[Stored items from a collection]
+++

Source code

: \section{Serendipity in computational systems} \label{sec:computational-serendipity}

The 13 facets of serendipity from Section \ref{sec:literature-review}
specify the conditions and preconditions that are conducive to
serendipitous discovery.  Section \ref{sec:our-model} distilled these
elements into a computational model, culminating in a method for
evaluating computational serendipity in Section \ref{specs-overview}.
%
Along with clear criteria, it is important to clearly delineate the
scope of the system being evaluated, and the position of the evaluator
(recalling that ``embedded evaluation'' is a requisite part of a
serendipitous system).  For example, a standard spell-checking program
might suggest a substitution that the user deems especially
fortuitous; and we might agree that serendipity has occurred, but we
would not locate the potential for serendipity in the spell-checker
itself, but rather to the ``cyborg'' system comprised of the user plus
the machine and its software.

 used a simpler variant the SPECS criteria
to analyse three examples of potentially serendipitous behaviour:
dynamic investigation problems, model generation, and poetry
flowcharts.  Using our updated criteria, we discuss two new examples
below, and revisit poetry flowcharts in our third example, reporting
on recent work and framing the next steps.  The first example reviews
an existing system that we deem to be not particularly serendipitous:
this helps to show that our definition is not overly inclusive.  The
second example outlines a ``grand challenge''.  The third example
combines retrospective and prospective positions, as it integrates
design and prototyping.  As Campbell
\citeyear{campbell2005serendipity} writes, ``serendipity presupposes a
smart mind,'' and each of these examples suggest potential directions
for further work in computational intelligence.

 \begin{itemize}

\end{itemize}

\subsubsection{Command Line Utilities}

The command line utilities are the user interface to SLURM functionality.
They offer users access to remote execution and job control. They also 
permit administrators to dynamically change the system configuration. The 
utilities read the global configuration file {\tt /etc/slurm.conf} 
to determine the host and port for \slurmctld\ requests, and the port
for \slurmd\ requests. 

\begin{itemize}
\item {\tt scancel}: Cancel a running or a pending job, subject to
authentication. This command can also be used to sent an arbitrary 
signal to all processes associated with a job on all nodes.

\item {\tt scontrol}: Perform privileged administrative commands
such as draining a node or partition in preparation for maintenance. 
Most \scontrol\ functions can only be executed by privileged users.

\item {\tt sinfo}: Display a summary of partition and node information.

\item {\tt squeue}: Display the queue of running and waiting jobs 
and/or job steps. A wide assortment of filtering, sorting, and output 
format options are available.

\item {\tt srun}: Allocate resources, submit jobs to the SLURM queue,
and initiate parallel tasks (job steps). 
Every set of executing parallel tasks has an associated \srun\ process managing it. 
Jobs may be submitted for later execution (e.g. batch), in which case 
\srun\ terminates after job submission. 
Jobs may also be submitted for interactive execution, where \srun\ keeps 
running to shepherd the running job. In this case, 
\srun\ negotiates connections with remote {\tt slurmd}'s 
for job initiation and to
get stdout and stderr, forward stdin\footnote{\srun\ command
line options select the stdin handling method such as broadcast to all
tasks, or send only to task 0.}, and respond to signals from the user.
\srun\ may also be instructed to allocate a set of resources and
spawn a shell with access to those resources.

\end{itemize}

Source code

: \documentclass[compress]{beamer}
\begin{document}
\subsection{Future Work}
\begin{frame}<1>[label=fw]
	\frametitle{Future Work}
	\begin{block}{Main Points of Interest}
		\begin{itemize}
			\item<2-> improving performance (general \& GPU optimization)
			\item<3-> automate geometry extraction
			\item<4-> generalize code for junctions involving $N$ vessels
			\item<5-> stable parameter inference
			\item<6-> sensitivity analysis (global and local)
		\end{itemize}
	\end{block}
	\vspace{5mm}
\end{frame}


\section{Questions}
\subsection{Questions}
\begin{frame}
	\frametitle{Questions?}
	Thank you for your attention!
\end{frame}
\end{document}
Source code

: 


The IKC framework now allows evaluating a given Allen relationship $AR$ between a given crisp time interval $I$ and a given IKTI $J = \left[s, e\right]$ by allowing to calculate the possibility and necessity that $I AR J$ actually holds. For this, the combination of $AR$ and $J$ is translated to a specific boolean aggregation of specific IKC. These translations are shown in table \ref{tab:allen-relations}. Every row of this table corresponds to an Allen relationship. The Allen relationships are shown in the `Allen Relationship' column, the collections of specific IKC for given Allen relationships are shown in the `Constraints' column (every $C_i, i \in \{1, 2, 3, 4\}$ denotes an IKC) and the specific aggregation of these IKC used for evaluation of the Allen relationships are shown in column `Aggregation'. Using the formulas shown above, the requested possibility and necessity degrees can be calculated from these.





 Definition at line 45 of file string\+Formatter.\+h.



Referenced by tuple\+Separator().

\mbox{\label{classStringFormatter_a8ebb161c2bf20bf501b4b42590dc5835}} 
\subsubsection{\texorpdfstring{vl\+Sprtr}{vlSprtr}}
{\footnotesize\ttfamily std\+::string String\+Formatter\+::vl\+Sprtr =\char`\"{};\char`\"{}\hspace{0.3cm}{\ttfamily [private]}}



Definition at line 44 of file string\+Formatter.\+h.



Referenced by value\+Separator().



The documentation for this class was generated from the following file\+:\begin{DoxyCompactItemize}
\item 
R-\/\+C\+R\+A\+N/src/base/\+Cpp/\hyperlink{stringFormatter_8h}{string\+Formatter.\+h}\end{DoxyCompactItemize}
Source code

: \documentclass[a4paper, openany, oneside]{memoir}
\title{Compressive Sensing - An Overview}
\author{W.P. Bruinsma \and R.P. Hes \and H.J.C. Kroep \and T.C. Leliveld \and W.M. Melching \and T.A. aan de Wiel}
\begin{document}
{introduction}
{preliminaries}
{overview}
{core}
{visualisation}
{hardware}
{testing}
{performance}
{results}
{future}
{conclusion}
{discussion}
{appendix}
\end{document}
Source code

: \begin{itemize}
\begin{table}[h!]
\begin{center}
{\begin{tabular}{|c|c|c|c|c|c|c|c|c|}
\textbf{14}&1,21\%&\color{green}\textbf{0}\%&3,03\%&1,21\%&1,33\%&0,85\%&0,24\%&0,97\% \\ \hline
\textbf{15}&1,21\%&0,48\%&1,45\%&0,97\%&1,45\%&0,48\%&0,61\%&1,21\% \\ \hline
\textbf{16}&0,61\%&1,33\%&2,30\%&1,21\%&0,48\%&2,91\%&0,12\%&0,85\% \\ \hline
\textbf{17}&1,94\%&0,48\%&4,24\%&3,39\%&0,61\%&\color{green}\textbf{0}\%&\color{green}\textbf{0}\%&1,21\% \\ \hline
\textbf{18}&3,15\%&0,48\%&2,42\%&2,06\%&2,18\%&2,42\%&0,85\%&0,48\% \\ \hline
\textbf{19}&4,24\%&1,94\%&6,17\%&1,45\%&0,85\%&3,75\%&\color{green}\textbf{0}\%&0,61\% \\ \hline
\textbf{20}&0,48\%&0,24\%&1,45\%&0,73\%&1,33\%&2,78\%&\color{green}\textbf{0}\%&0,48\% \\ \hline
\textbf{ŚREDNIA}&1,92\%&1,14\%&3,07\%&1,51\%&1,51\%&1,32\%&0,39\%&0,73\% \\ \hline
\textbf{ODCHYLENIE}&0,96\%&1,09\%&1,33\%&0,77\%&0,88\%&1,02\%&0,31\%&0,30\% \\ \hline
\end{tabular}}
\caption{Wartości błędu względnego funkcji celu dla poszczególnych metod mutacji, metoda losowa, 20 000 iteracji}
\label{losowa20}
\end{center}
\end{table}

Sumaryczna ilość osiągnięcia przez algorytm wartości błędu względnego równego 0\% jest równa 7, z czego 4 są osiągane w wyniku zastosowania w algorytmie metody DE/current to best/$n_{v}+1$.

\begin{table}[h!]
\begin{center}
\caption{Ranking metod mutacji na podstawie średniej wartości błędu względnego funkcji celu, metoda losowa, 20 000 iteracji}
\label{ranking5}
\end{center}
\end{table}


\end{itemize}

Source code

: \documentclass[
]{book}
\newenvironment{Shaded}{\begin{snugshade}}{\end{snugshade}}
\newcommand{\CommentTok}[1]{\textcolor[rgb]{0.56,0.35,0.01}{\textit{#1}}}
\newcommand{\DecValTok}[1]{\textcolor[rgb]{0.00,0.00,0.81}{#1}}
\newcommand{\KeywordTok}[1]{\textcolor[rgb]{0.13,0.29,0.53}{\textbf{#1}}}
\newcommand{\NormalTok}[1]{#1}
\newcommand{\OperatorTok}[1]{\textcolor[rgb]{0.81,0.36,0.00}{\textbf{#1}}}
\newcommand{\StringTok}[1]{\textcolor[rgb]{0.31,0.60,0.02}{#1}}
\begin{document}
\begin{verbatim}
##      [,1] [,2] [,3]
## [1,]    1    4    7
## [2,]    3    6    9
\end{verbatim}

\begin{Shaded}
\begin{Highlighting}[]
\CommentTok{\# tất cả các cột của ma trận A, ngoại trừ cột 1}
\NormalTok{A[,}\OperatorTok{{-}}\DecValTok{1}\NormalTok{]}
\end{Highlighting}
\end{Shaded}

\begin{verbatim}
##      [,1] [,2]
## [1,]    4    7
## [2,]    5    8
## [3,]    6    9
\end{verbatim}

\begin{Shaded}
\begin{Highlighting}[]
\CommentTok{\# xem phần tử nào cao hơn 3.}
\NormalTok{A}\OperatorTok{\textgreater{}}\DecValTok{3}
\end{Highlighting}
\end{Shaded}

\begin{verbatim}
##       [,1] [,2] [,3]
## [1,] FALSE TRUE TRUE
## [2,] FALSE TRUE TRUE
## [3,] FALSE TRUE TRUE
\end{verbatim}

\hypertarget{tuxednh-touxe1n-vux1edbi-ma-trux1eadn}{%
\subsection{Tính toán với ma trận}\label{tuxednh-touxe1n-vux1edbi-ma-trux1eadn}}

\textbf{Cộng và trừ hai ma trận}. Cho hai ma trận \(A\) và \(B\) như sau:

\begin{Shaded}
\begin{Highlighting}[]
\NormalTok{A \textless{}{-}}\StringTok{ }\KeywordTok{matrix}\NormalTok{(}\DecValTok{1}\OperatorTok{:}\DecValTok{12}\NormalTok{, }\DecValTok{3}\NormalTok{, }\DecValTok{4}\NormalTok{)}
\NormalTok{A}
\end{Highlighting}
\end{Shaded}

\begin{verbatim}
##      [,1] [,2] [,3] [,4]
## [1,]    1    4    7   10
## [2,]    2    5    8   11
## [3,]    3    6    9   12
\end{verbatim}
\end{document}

+++

• What is needed:
Look at the entries above. Say how many lines have the word "metoda", and give only the number.

• Answer box:
2